Ivy Schultz, director of the engineering school’s entrepreneurship programs, said whether their office stays actively involved with a venture project, via competitions and ignition grants, or if they simply offer founders advice or a new perspective, it’s all part of the bigger mission.

“In general, we meet these startups at an early stage in their development,” Schultz said. “To later watch engineers become successful, knowing we helped, is a great feeling.”

We meet these startups at an early stage in their development. To later watch engineers become successful, knowing we helped, is a great feeling.

Ivy Schultz
Director of Entrepreneurship

Working with his three co-founders Ohm Katekaew, Por Sriwichailumpun, and Poom Wachiramethakon, Kunpittaya said Edge Protocol’s first beta release in February has already generated significant interest. Crypto enthusiasts have put $50 million in cryptocurrency onto their protocol apparatus in its first few weeks.
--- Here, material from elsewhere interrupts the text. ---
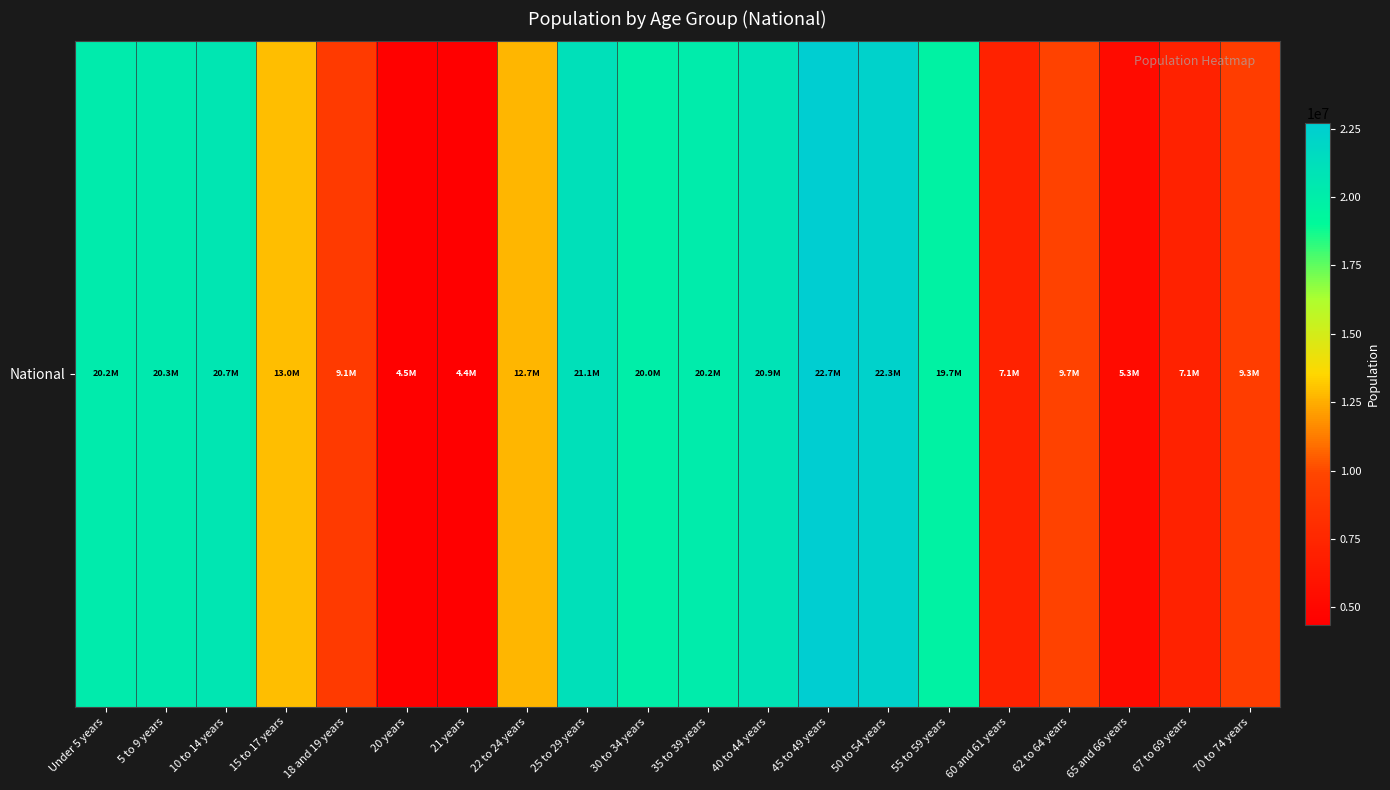

Approximately how many times larger is the value at 45 to 49 years compared to 60 and 61 years?

3.2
The team is planning to release their full product sometime in the middle of this year.

“Right now, we are partnering with protocols because we want to showcase how it is for actual people to create their own money markets,” he said, though added that, in the next few years, Edge Protocol will extend to community-owned money markets and beyond.

Despite the long hours spent on this product, Kunpittaya said he appreciates applying what he’s learning in the classroom directly to his work in crypto, whether it's finding new processes for organizing and formalizing his thoughts or boiling down big ideas into comprehensive, tangible products. 

It’s something that Vasquez said is a major part of what the entrepreneurship office hopes to achieve with the students who walk through their doors, whether virtual or otherwise.

“Entrepreneurship is considered co-curricular, which means some of the programming that our office does aligns with what students are learning, or helps some of the research happening in the lab to translate into real world impact,” he said.